§ **Exercise goal**
Quote the material word for word from its first line through the line containing "But I have a monkey on my back. I".

Stored records:
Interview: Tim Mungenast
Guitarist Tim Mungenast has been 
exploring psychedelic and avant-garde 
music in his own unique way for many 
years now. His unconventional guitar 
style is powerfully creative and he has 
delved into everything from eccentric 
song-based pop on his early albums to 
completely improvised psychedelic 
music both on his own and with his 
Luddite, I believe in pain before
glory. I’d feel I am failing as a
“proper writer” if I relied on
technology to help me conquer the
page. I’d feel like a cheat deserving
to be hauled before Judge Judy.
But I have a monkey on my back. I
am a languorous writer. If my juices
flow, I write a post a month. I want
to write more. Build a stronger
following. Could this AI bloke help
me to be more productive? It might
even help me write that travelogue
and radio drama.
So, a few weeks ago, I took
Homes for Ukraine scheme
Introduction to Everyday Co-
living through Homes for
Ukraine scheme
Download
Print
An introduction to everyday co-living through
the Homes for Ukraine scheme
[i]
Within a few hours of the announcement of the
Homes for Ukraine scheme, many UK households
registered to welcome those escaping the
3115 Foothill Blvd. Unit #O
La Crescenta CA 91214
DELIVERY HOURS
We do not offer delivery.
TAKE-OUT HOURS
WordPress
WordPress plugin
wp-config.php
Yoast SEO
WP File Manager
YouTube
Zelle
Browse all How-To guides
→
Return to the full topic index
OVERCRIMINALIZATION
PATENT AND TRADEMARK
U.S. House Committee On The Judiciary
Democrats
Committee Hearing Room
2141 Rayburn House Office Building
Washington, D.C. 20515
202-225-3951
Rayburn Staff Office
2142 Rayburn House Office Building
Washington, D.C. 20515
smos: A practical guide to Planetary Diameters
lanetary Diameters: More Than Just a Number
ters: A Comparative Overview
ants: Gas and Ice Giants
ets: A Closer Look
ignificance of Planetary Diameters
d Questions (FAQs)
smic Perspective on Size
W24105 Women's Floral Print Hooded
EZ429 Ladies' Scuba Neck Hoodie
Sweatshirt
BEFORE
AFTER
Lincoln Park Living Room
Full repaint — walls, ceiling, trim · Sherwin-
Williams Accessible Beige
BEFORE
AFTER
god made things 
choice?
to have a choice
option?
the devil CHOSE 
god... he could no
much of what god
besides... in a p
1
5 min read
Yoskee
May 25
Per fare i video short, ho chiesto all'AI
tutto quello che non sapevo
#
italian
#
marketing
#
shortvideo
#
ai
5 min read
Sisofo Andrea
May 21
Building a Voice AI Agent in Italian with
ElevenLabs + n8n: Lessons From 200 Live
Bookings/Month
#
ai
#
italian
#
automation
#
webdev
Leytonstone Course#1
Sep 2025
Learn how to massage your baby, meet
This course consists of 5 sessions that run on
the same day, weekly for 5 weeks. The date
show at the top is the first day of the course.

§ **Exercise answer**
Interview: Tim Mungenast
Guitarist Tim Mungenast has been 
exploring psychedelic and avant-garde 
music in his own unique way for many 
years now. His unconventional guitar 
style is powerfully creative and he has 
delved into everything from eccentric 
song-based pop on his early albums to 
completely improvised psychedelic 
music both on his own and with his 
Luddite, I believe in pain before
glory. I’d feel I am failing as a
“proper writer” if I relied on
technology to help me conquer the
page. I’d feel like a cheat deserving
to be hauled before Judge Judy.
But I have a monkey on my back. I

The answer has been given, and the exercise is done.